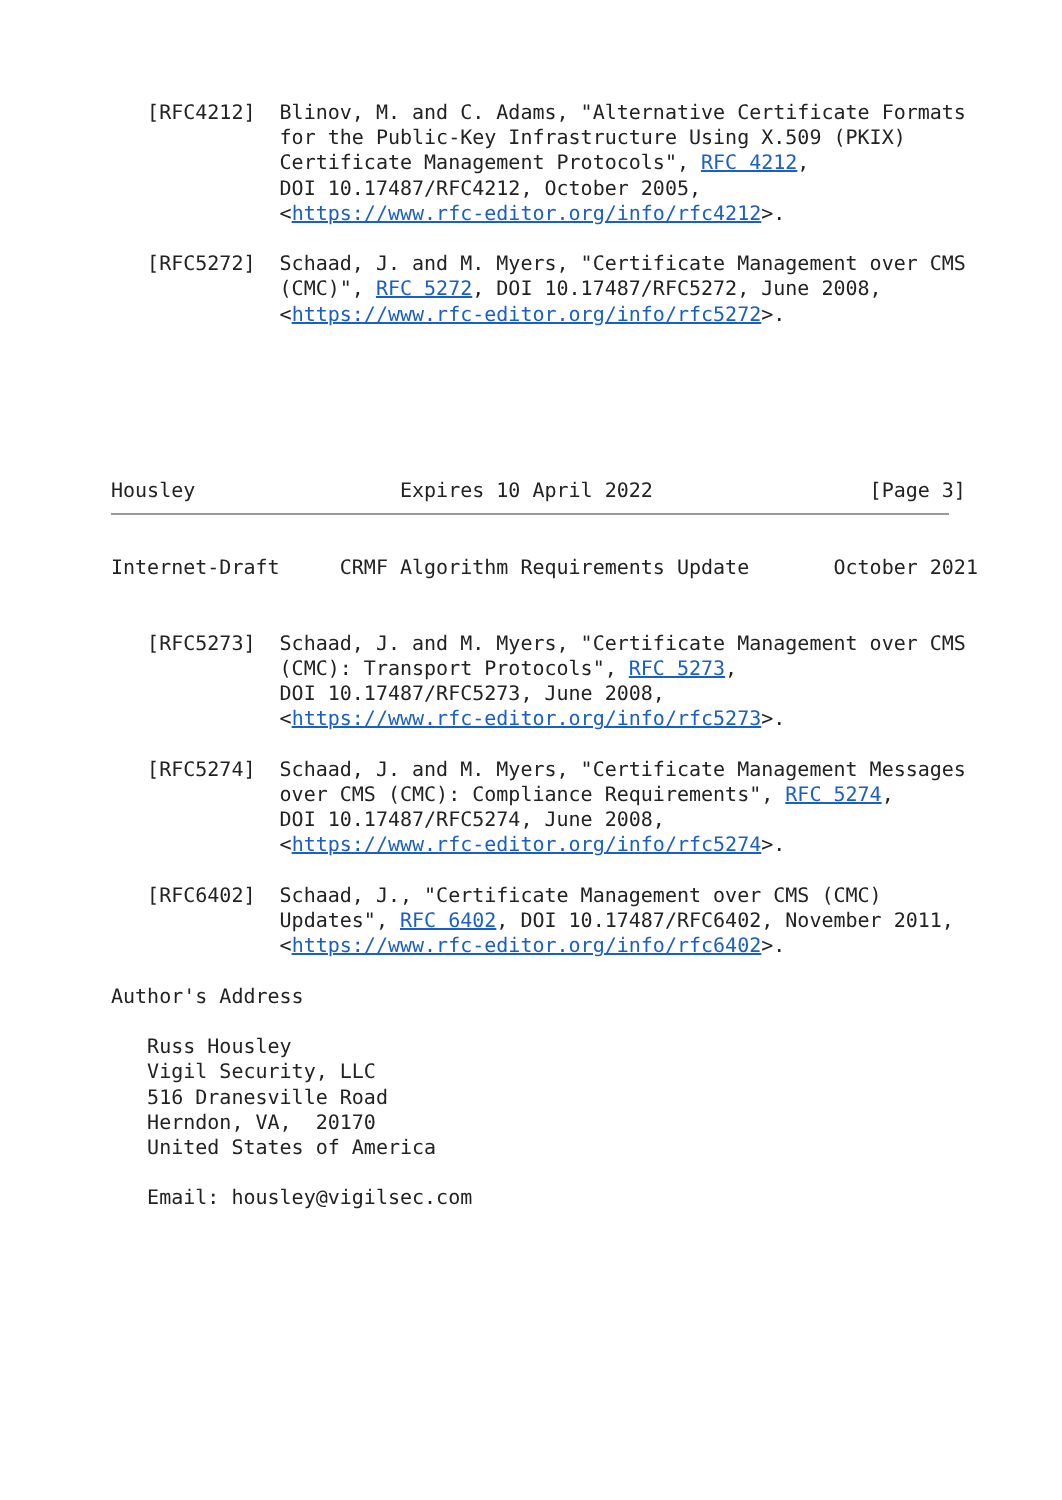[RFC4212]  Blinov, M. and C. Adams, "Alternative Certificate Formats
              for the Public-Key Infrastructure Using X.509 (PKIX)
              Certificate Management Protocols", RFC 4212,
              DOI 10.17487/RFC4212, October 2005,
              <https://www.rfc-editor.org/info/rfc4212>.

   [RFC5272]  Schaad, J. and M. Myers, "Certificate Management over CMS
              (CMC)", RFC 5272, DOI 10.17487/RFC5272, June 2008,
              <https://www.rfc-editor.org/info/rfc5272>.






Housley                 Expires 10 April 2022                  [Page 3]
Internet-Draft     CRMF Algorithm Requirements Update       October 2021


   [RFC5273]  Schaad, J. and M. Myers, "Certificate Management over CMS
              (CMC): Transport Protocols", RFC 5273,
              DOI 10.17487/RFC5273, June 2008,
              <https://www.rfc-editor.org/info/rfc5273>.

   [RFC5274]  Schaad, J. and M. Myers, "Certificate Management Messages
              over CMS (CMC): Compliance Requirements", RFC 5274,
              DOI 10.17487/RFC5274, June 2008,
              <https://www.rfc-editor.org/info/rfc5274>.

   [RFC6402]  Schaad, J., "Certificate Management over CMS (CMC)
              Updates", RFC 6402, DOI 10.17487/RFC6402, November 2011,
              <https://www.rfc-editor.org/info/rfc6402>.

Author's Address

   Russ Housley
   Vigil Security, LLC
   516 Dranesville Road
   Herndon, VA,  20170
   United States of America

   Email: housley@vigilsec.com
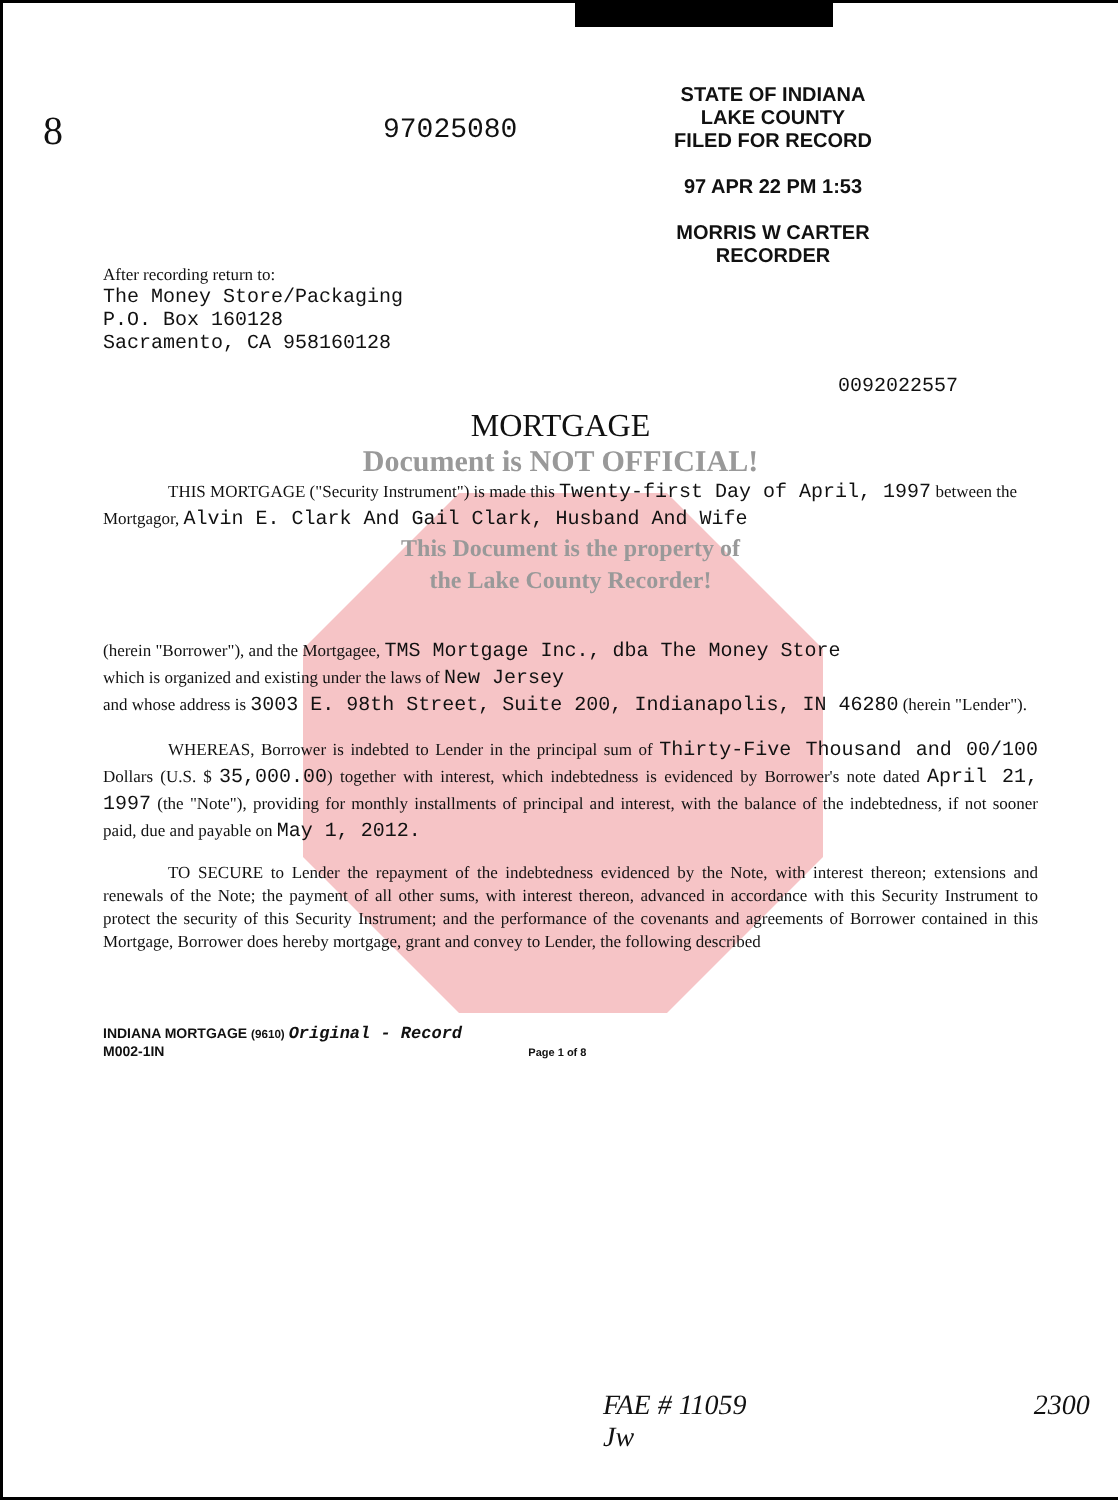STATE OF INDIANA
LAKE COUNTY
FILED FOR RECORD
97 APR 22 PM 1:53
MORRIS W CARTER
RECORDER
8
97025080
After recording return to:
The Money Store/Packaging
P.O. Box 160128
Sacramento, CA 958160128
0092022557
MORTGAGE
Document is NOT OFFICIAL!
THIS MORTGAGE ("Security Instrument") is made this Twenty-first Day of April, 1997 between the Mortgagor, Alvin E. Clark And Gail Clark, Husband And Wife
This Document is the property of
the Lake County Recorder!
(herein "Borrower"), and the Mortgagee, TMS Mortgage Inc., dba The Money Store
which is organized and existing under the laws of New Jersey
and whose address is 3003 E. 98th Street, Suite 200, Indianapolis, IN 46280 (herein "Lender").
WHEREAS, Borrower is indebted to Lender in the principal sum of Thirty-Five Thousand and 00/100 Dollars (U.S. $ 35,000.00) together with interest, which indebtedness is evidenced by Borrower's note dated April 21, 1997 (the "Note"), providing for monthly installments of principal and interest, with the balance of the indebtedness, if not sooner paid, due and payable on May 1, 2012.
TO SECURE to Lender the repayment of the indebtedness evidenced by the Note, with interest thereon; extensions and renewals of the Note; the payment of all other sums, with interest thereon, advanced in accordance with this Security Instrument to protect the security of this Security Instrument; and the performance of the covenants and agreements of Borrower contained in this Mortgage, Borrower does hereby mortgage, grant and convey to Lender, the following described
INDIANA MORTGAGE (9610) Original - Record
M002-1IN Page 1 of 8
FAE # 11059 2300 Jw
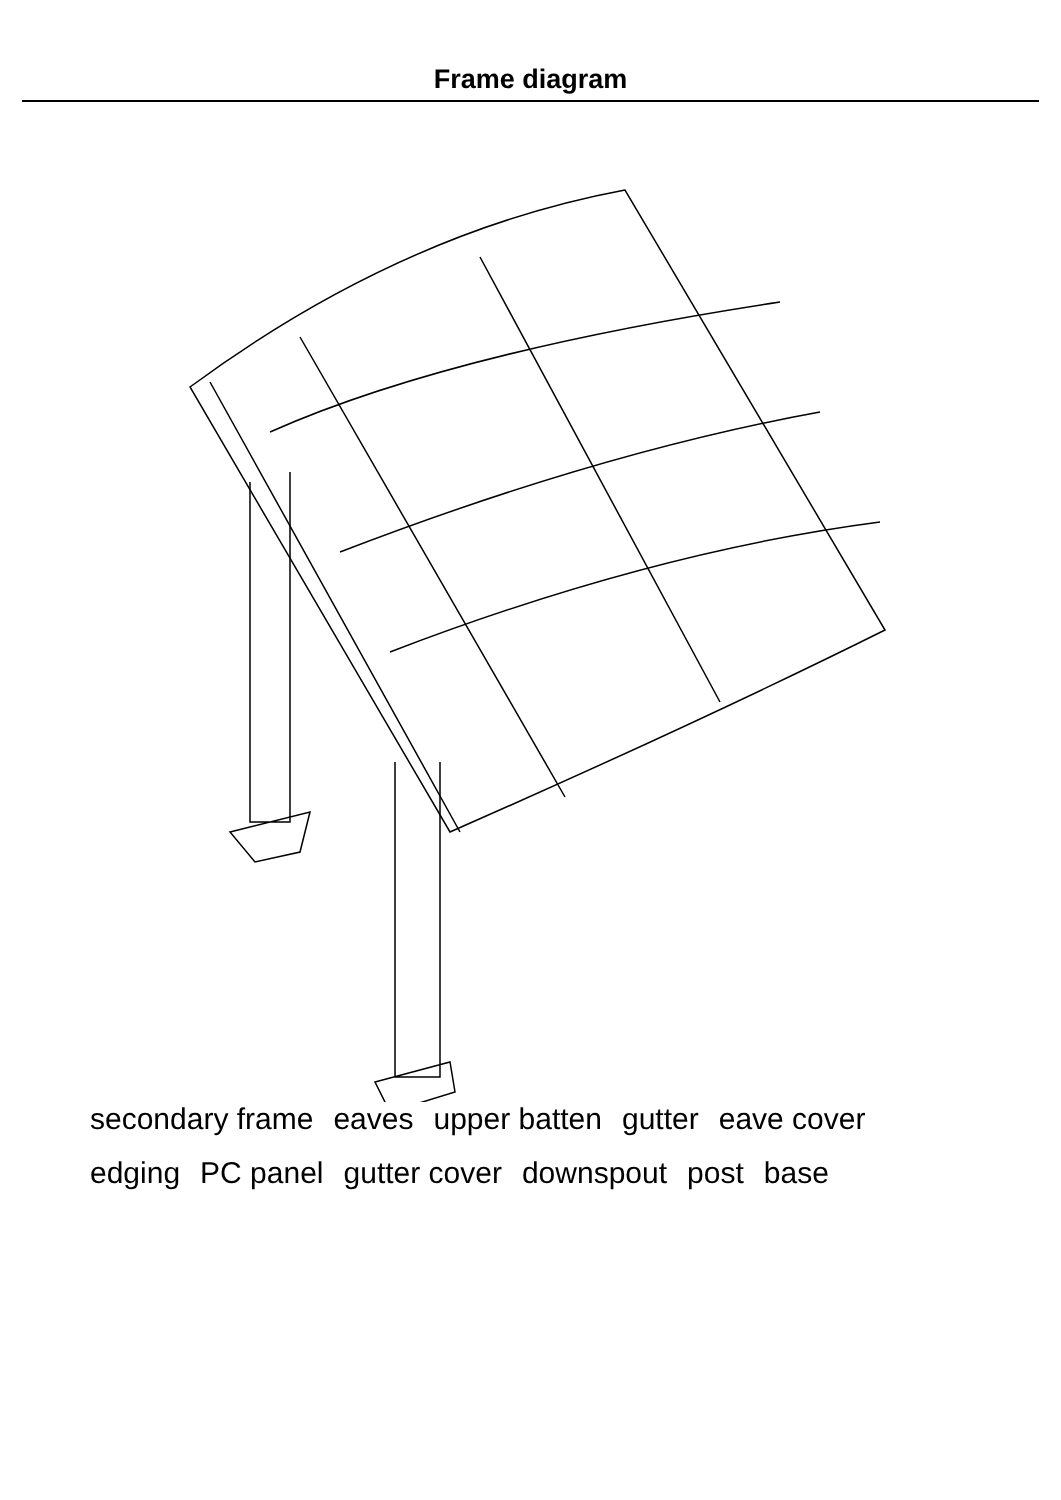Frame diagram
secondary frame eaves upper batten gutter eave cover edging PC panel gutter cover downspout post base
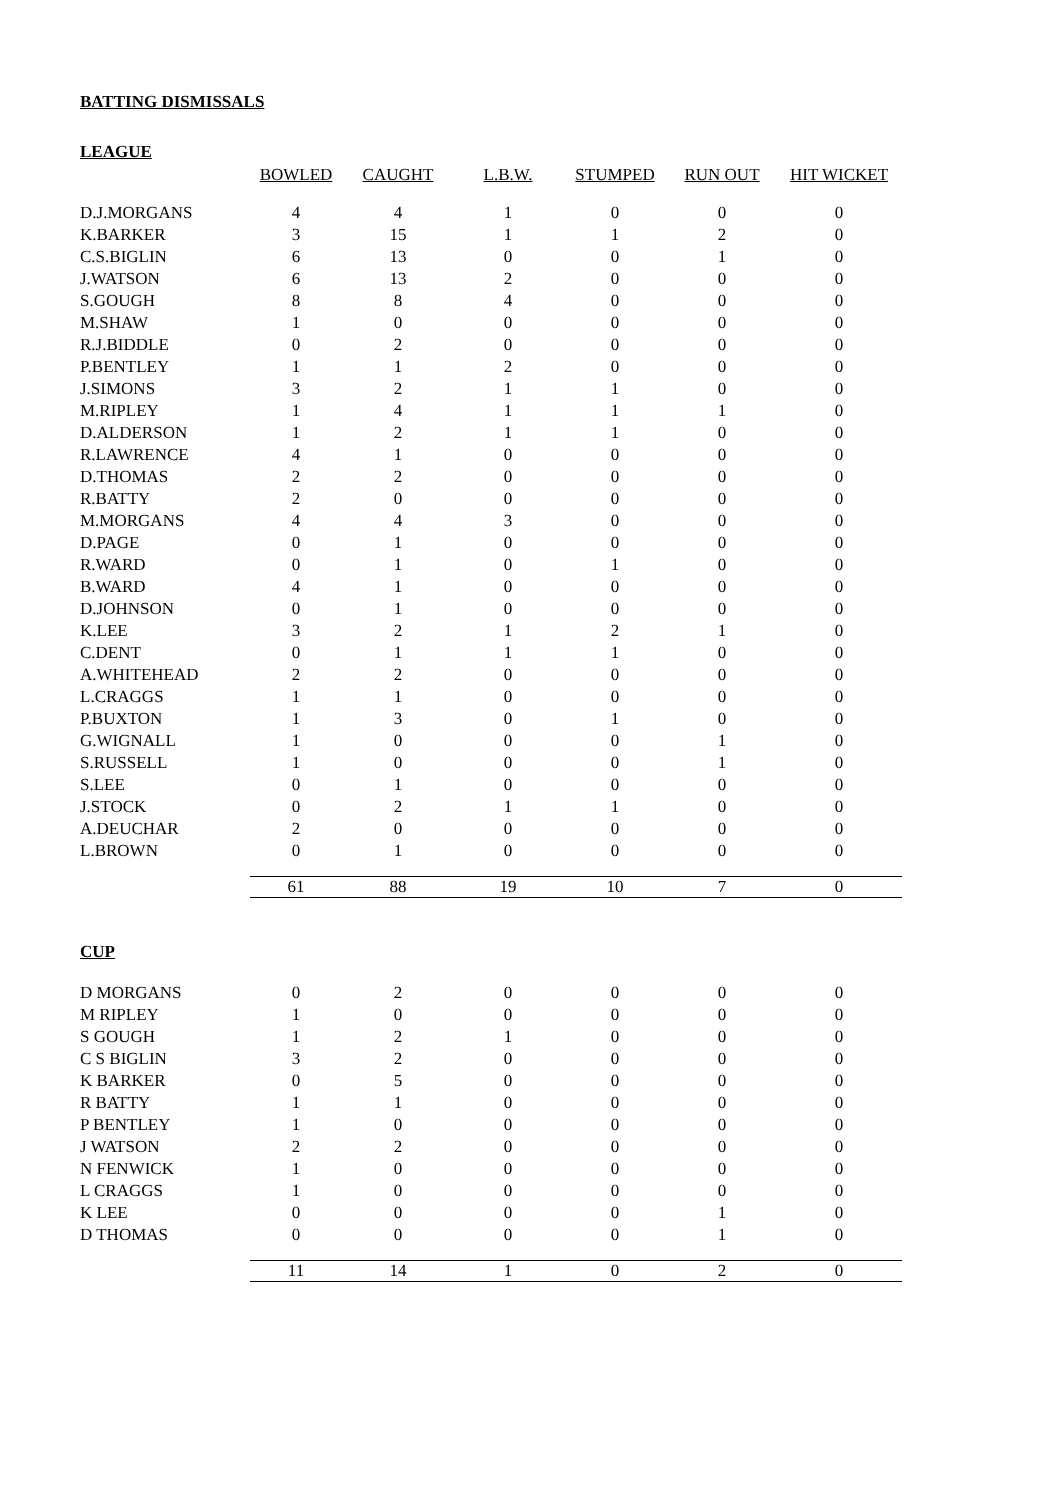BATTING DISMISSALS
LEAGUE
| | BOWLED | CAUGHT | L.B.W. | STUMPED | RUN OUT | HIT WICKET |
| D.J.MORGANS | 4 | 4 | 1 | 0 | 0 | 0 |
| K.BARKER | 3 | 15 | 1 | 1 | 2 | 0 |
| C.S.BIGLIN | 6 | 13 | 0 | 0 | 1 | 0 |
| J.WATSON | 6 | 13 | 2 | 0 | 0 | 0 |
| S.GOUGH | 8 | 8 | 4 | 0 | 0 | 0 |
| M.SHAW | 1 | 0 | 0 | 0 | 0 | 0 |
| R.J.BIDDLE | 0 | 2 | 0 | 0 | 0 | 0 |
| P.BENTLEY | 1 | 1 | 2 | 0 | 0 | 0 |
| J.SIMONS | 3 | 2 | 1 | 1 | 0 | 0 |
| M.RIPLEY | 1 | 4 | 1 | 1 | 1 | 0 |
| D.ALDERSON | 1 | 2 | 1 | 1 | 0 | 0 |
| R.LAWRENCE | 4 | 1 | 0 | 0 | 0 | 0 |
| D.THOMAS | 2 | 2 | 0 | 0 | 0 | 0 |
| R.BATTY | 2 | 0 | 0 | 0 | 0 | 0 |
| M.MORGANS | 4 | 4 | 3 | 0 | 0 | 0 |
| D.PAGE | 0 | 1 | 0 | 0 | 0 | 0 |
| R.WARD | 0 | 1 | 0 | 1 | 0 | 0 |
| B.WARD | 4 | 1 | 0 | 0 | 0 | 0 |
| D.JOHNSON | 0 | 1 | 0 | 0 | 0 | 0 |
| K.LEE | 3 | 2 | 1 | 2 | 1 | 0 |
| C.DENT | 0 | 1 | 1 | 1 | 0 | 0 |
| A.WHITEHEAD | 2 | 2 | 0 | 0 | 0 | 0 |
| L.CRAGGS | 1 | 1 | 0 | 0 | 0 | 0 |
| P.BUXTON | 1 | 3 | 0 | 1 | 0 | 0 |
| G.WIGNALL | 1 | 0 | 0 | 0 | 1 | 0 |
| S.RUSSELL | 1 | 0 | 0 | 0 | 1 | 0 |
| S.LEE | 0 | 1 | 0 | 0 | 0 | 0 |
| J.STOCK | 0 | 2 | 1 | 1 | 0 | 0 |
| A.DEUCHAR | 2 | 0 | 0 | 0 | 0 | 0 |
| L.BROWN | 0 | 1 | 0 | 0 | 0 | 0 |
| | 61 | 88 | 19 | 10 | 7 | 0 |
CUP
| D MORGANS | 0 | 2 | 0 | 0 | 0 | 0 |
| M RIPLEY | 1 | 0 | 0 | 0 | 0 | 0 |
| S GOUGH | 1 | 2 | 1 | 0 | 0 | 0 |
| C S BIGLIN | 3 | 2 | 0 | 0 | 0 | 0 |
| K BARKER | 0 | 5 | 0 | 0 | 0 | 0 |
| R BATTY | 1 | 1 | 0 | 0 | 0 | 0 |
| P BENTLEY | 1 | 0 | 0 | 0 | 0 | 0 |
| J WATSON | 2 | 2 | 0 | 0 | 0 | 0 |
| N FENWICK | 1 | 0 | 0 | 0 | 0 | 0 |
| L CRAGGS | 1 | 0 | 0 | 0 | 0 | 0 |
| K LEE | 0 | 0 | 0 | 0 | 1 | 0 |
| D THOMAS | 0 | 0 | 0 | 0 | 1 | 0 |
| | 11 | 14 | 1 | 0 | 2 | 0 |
○ ○ ○ ○ ○ ○ ○
» Work instruction
Which lines in the records above contain the string "MORGANS"? Copy each one.

» Output below
| D.J.MORGANS | 4 | 4 | 1 | 0 | 0 | 0 |
| M.MORGANS | 4 | 4 | 3 | 0 | 0 | 0 |
| D MORGANS | 0 | 2 | 0 | 0 | 0 | 0 |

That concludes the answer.